* [Work required] Starting at the line that contains "The document lists, after" and ending after the line that contains "340.2], [0, 0, 1]] dist [0.010664, 0.000721]", write those lines out again with "document" replaced by "listing" and nothing else changed.

* [Material provided]
%%
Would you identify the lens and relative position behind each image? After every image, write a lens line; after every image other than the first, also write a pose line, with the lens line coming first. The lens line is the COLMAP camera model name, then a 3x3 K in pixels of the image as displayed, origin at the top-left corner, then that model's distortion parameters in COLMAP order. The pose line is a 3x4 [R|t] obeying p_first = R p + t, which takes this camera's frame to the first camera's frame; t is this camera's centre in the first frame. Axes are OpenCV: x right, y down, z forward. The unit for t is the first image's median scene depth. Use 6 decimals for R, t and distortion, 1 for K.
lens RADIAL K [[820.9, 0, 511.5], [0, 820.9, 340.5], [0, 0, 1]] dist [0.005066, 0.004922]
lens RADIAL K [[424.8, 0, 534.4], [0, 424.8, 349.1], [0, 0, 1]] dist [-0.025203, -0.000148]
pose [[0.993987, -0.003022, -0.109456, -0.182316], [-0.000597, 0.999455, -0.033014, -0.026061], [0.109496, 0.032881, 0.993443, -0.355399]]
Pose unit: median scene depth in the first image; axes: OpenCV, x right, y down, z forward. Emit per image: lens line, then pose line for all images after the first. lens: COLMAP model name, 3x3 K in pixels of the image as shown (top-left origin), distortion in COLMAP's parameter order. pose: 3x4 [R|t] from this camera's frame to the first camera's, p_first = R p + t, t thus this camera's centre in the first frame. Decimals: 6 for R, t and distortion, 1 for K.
%%
%%
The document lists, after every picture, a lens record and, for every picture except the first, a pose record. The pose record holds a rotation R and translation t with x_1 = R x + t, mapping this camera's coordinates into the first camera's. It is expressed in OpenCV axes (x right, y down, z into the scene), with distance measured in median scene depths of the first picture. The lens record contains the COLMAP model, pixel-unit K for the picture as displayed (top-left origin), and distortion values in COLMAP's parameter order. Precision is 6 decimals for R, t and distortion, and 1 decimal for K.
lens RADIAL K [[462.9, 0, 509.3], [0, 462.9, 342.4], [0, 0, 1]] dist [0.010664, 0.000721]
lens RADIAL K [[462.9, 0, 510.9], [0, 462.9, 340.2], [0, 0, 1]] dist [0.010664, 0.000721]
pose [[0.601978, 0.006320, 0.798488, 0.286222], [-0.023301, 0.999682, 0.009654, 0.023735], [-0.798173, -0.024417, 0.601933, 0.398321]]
%%
%%
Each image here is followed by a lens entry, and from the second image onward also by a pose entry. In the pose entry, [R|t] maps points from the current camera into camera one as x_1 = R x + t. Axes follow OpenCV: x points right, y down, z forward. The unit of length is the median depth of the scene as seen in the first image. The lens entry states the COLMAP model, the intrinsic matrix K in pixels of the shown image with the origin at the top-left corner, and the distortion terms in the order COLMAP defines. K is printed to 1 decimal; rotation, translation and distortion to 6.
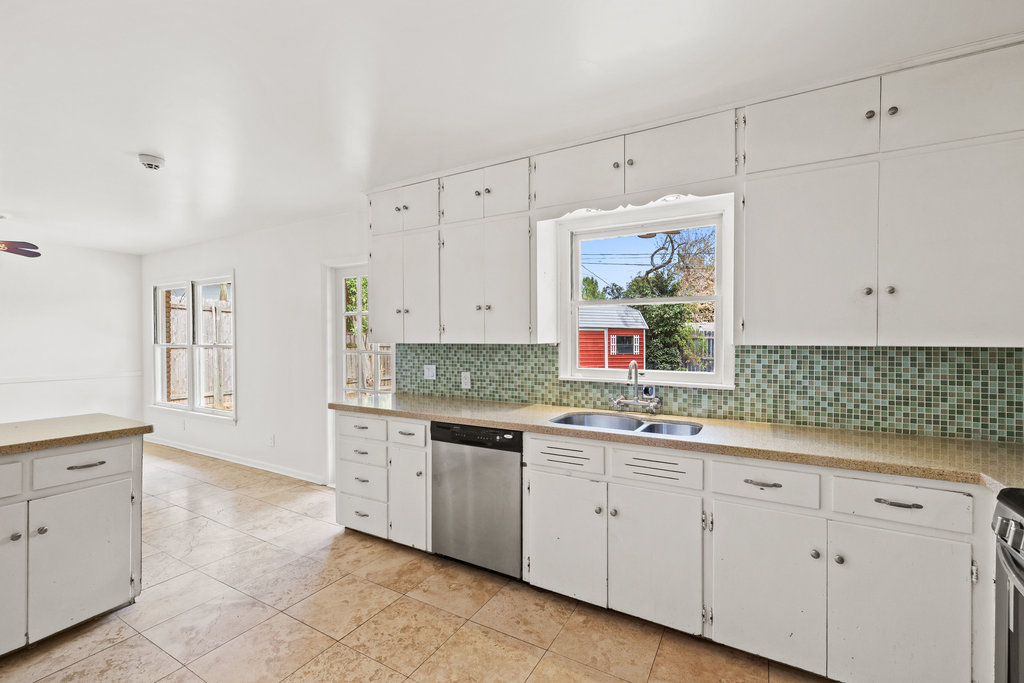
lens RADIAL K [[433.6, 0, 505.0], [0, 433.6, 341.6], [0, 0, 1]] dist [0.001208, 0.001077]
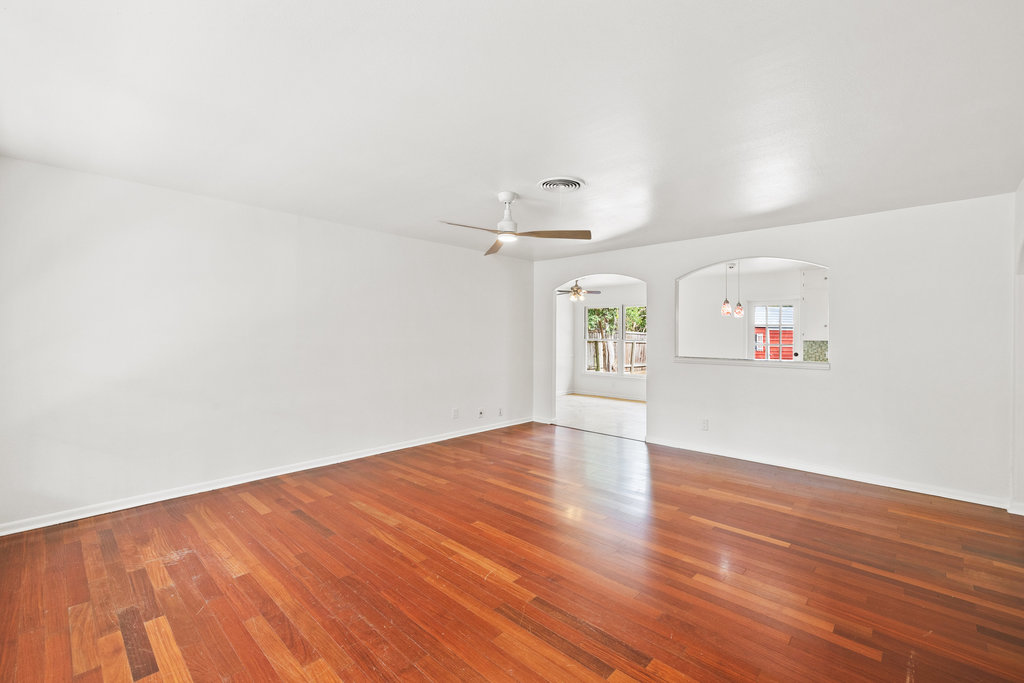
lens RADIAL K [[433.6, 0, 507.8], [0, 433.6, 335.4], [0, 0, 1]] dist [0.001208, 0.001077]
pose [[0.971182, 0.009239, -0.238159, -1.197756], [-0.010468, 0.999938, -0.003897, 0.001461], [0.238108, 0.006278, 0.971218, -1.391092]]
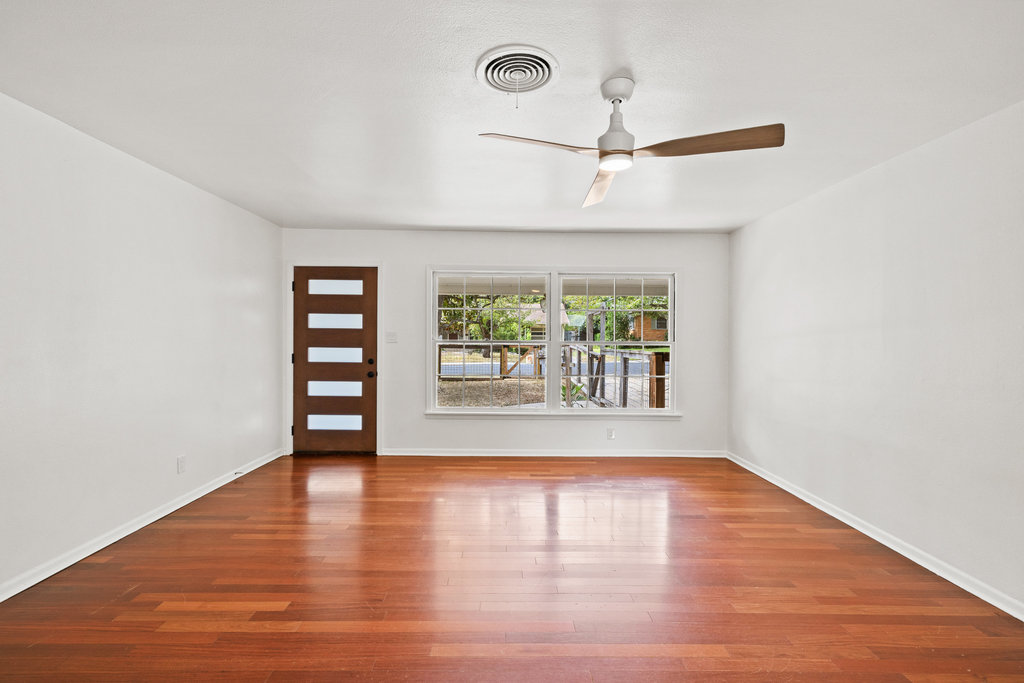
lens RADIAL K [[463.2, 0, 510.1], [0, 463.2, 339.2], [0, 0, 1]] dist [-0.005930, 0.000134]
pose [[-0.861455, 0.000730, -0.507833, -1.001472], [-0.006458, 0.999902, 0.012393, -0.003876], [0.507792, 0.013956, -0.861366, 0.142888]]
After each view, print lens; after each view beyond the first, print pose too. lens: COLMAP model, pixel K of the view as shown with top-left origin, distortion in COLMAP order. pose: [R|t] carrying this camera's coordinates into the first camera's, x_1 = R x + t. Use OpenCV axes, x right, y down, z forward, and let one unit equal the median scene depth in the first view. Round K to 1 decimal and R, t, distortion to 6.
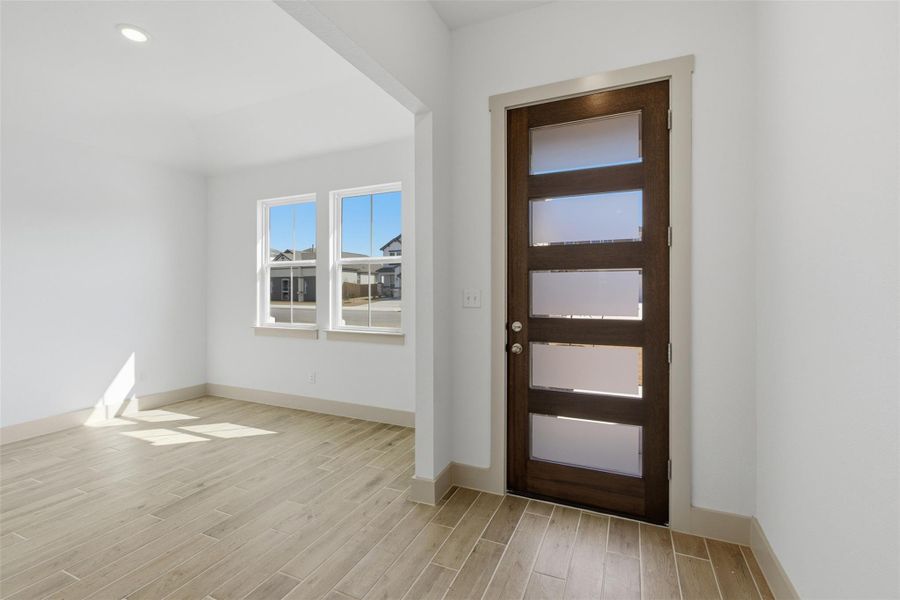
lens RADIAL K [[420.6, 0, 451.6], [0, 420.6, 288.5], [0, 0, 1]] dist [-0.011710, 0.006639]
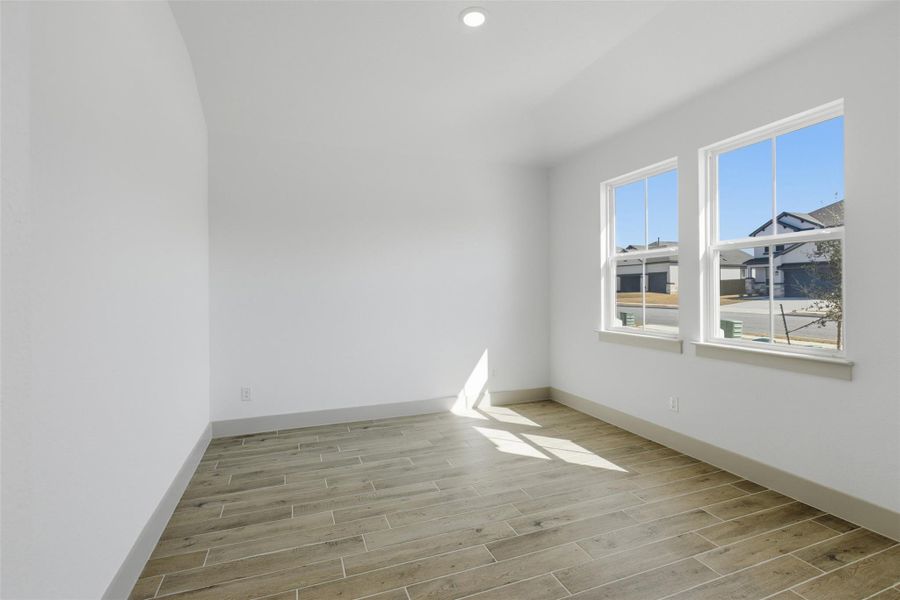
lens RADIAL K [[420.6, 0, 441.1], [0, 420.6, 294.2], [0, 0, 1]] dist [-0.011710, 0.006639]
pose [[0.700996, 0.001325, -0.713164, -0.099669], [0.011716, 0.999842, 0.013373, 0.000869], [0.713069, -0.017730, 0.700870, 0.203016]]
%%
* [Task result]
The listing lists, after every picture, a lens record and, for every picture except the first, a pose record. The pose record holds a rotation R and translation t with x_1 = R x + t, mapping this camera's coordinates into the first camera's. It is expressed in OpenCV axes (x right, y down, z into the scene), with distance measured in median scene depths of the first picture. The lens record contains the COLMAP model, pixel-unit K for the picture as displayed (top-left origin), and distortion values in COLMAP's parameter order. Precision is 6 decimals for R, t and distortion, and 1 decimal for K.
lens RADIAL K [[462.9, 0, 509.3], [0, 462.9, 342.4], [0, 0, 1]] dist [0.010664, 0.000721]
lens RADIAL K [[462.9, 0, 510.9], [0, 462.9, 340.2], [0, 0, 1]] dist [0.010664, 0.000721]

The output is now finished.